British Columbia

3-pillar strategy to test for COVID-19 on Vancouver's Downtown Eastside

A team of more than two dozen people is testing and tracing residents on Vancouver's Downtown Eastside to mitigate the spread of COVID-19.

Officials say people living on DTES risk severe infection due to possible underlying health issues

Crowds of people are pictured on the Downtown Eastside in Vancouver, British Columbia on Wednesday, March 25, 2020. (Ben Nelms/CBC)

A team of more than two dozen people is testing and tracing residents on Vancouver's Downtown Eastside to mitigate the spread of COVID-19.

Dr. Patricia Daly, Vancouver Coastal Health's chief medical health officer, said Tuesday that the testing rate is over 40 people per 1,000, more than double the rate in other regions, and only a small number of cases have been found.

"It's almost like detective work," Daly said. "You have to do a lot of interviewing and follow-up with cases, but we have staff who are very good at this."

The Downtown Eastside is one of the areas where health officials have concerns because other cities have seen outbreaks where people live in communal settings and the virus can easily spread, she said.

A man wearing a protective mask walks on the Downtown Eastside. (Ben Nelms/CBC)

Provincial health officer Dr. Bonnie Henry said people living in the area may also have several underlying health issues that would make them more at risk of having a severe infection.

Vancouver Coastal Health is implementing a three-pillar approach for prevention, testing and tracing along with support to reduce the impacts on inner-city neighbourhoods of the opioid overdose crisis and the pandemic.

Daly said the team proactively offers testing to anybody who might have symptoms and doesn't wait for them to come to the clinic, she said.

"We have a very low threshold for testing."

Tracing contacts

Testing and tracing have been ongoing for a number of weeks and confirmed cases of COVID-19 or potentially exposed contacts are followed-up daily by a public-health team, she said.

If someone on the team identifies a person who is positive for COVID-19, she said health officials try to trace all the close contacts.

"So, the first thing we do is interview the case.
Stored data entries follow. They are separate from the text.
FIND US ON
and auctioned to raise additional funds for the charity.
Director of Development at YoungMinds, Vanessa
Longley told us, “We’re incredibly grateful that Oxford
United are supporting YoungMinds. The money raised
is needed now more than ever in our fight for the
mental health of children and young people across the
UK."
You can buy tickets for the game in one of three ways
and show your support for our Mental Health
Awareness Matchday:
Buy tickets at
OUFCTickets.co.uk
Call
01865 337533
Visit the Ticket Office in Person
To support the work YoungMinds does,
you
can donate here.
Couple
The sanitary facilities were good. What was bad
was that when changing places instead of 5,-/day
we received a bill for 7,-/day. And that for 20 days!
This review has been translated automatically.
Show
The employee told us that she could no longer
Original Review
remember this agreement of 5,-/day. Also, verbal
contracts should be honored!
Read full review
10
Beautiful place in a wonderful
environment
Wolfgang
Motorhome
We find out where they've been in the period of time when they would have been contagious to other people, that's from the start of the symptoms going back two days."
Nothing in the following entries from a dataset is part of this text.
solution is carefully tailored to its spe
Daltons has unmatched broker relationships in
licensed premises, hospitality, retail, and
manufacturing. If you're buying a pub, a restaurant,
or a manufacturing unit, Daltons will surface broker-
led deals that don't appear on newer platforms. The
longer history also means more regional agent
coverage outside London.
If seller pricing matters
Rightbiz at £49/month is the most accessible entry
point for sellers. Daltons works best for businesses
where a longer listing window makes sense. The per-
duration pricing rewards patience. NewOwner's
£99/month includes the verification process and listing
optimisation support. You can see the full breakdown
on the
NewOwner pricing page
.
If all the contacts of that person can't be traced, she said health officials put out a news release.

"Early on in the pandemic, we had a case of a person who attended a dental conference in Vancouver and that case had a lot of people at the conference, so we put out a news release," Daly said.
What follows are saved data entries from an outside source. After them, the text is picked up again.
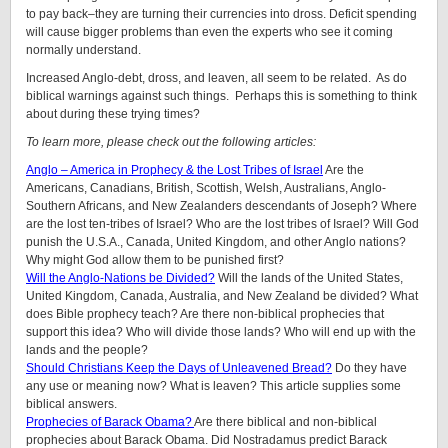
to pay back–they are turning their currencies into dross. Deficit spending
will cause bigger problems than even the experts who see it coming
normally understand.
Increased Anglo-debt, dross, and leaven, all seem to be related. As do
biblical warnings against such things. Perhaps this is something to think
about during these trying times?
To learn more, please check out the following articles:
Anglo – America in Prophecy & the Lost Tribes of Israel
Are the
Americans, Canadians, British, Scottish, Welsh, Australians, Anglo-
Southern Africans, and New Zealanders descendants of Joseph? Where
are the lost ten-tribes of Israel? Who are the lost tribes of Israel? Will God
punish the U.S.A., Canada, United Kingdom, and other Anglo nations?
Why might God allow them to be punished first?
Will the Anglo-Nations be Divided?
Will the lands of the United States,
United Kingdom, Canada, Australia, and New Zealand be divided? What
does Bible prophecy teach? Are there non-biblical prophecies that
support this idea? Who will divide those lands? Who will end up with the
lands and the people?
Should Christians Keep the Days of Unleavened Bread?
Do they have
any use or meaning now? What is leaven? This article supplies some
biblical answers.
Prophecies of Barack Obama?
Are there biblical and non-biblical
prophecies about Barack Obama. Did Nostradamus predict Barack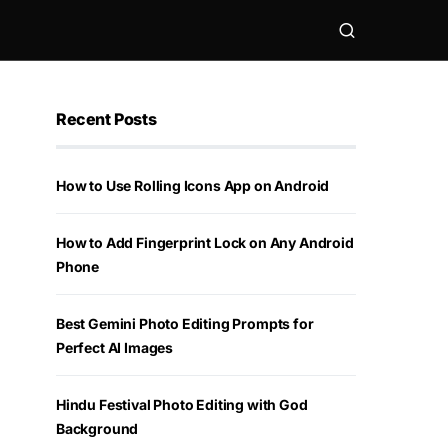
Recent Posts
How to Use Rolling Icons App on Android
How to Add Fingerprint Lock on Any Android
Phone
Best Gemini Photo Editing Prompts for
Perfect AI Images
Hindu Festival Photo Editing with God
Background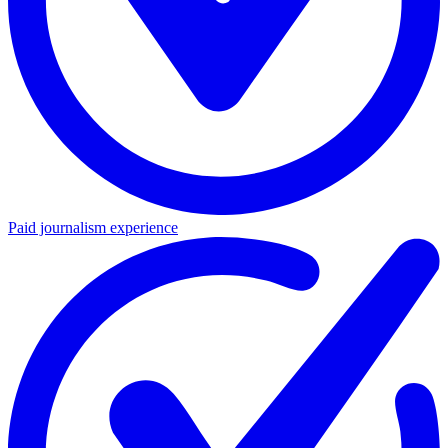
Paid journalism experience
Health officials also put out a news release if they can't identify the individual or if there is an outbreak that the public should be aware of, such as at the Vancouver poultry plant where 34 cases have been linked, she said.

If a person from the Downtown Eastside tests positive for COVID-19 and does not have adequate housing, he or she is offered a room in a hotel and monitored by public health officials, Daly said.

Mayor Kennedy Stewart had said BC Housing has secured hundreds of hotel rooms in Vancouver for people who are homeless or precariously housed and who need to self-isolate.

Contacts the person may have had are usually traced through interviews, she said.

"We can go to the building to find out who they shared a washroom with ... so it's working with the case but also working with others in the community."